Church cantata by Johann Sebastian Bach

Singet dem Herrn ein neues Lied (Sing a new song to the Lord), BWV 90.2, BWV 190a, is a cantata by Johann Sebastian Bach. The work was written in 1730 in commemoration of the Augsburg Confession.

== History and text ==
Bach adapted this cantata from Singet dem Herrn ein neues Lied, BWV 190, for the 200th anniversary of the Augsburg Confession. It uses a text by Picander, published in 1732 in Ernst-Schertzhaffte und Satyrische Gedichte part 3, in Leipzig. The first movement adapts words from Psalms 149 and 150. The second movement is based on the beginning of Martin Luther's German Te Deum, "Herr Gott, dich loben wir".

The closing chorale was the third stanza of Luther's "Es woll uns Gott genädig sein" (1523).

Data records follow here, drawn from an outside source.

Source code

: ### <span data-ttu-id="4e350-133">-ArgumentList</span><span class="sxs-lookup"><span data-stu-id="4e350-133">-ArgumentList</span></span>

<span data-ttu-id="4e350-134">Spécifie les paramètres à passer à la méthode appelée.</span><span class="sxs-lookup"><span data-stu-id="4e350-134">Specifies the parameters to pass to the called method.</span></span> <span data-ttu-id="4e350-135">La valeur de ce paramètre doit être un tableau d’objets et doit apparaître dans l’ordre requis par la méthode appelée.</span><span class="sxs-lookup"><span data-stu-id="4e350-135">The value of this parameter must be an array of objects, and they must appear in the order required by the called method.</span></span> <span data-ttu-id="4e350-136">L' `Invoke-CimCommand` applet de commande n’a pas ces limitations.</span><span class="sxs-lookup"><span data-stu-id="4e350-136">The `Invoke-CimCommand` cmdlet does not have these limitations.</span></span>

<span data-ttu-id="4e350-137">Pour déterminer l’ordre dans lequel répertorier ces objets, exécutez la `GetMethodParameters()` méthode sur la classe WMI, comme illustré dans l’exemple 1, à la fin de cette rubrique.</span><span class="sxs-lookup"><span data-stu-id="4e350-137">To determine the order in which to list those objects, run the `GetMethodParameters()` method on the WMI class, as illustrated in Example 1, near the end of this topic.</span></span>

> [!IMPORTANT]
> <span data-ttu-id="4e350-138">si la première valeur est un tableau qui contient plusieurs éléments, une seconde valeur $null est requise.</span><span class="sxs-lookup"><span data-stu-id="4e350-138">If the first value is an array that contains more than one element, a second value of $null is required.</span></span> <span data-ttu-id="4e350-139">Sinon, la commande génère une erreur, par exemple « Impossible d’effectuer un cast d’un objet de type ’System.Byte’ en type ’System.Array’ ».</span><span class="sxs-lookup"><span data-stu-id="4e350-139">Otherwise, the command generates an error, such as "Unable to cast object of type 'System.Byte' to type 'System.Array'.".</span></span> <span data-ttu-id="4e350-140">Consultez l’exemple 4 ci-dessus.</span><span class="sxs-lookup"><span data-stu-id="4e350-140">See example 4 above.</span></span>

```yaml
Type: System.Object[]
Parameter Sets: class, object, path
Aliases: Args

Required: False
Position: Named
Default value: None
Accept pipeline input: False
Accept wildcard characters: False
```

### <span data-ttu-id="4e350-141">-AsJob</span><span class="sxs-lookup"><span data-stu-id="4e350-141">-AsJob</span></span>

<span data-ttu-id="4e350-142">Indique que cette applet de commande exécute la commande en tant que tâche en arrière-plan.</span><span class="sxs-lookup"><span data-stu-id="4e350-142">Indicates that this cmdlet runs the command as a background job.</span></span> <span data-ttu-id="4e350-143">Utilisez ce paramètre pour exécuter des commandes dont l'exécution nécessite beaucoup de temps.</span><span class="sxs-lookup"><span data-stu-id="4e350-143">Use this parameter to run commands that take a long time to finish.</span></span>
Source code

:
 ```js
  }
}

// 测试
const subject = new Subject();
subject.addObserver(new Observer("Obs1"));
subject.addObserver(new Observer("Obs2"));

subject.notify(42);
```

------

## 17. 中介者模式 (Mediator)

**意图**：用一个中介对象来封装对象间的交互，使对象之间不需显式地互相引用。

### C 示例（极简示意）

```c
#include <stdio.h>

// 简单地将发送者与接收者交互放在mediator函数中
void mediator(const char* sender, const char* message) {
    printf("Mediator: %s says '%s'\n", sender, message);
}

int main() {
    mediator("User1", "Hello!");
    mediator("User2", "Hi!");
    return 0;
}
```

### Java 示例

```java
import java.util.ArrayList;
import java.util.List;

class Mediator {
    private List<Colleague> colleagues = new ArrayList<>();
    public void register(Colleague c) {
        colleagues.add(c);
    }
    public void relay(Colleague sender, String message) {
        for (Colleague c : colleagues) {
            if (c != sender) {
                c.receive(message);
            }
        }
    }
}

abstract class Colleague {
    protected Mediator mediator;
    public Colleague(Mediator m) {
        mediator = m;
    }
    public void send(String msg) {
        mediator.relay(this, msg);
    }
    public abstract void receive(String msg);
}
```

The cantata's music is lost. Diethard Hellmann wrote a reconstruction in 1972.

== Structure ==
The work has seven movements:
1. Chorus: Singet dem Herrn ein neues Lied
2. Chorale and recitative (alto, tenor, bass): Herr Gott, dich loben wir
3. Aria (alto): Lobe, Zion, deinen Gott
4. Recitative (bass): Herr, wenn dein Evangelium
5. Aria (tenor, bass): Selig sind wir durch das Wort
6. Recitative (tenor): Nun Gott, wir opfern dir
7. Chorale: Es danke, Gott, und lobe dich

== Recordings ==
- Bachchor und Bachorchester Mainz, Diethard Hellmann. Bach Kantaten, Vol. 1: BWV 190a, BWV 84, BWV 89, BWV 27. DdM-Records Mitterteich, 1998.